Irish mammies are under-appreciated. Fact. Whether you were born and raised here in Ireland or, like myself, were raised elsewhere under the wooden-spoon inspired guidance of an Irish mammy, you were blessed. No seriously, other mammies just aren’t the same craic at all.
I’m not sure whether Irish mammies are just raised with a unique perspective on life or if, in the afterglow of “72 hours of labour to produce an ungrateful pup like you” they suddenly morph into their own mothers. Regardless, the Irish mammy is a force to be reckoned with. Comforting and scary at the same time. The home of cuddles and ‘cop yourself on’ with the ability to morph from ‘nice mammy’ to ‘she’s going for the wooden spoon lads!’ in less than 10 seconds.
Irish mammies have always had a unique perspective on life, love and discipline. For example, only an Irish mammy can threaten to kill you 10 ways before dinner and still inform you its “because I love you”.
There is the standard fare of threats such as:
“Come over here and I’ll really give you something to cry about”
“If you fall off that wall and break your legs, don’t come crying to me.”
“I don't care who started, I'm ending it.”
Or the dreaded “Don’t make me count to three…..one, two....”
And then there are the A+ threats, something produced by mammies who have clearly raised more than three children like:
“Aye run, you’ll have to come home sometime and I know where ye live”

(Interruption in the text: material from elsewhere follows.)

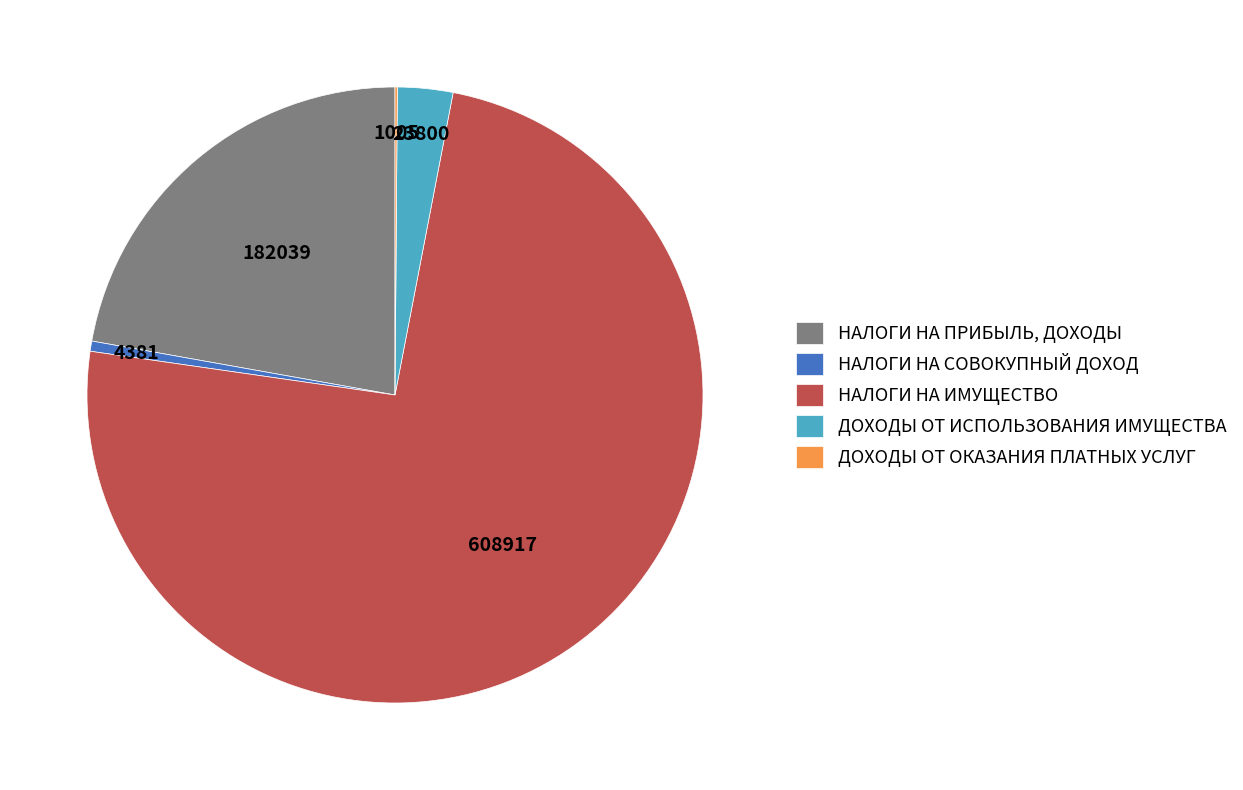

Is the sum of НАЛОГИ НА СОВОКУПНЫЙ ДОХОД and ДОХОДЫ ОТ ИСПОЛЬЗОВАНИЯ ИМУЩЕСТВА greater than half?

No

“Keep going on like that and it’ll be you I’ll be living with when I get too old to use the toilet by myself”.
Forget good cop-bad cop, Irish mammies are masters of rhetorical interrogation:
Mammy: “Did you hit your sister? Don’t lie to me I know you did, sure I saw you myself”.
They boast about having eyes in the back of their head and lest you scoff, there is ample evidence to suggest that yes, Irish mammies probably do. Either that or they’ve rigged the house with more surveillance equipment than Fort Knox.
Plus they are full of helpful, if somewhat dire, advice. Like “get up off that cold floor, you’ll get piles” or “sit back from that television/ipad/mobile phone or you’ll go blind” or my personal favourite “of course it tastes bad, it's good for you”.
And their helpful fashion observations are on point.
“Are you going out wearing that? Was nothing else clean?”
“God that dress is a bit tight, you might want to lay off the biscuits for a while love”
“What is that god-awful smell? Ah there you are Seamus, I see you found your father’s aftershave”
But at the back of it all, there’s no one who will stand beside you more than your mammy.
She may despair of you and will more than likely be heard to mutter on more than one occasion “I’ve had it up to here with the lot of ye.”
She’ll definitely berate you and more than likely will, on occasion, make you wish you’d rethought your last escapade.
She may look at you as if you will be the death of her at times, but the truth is no one will love you more, no one will hug you more and no one will ever take the place of your own Irish mammy.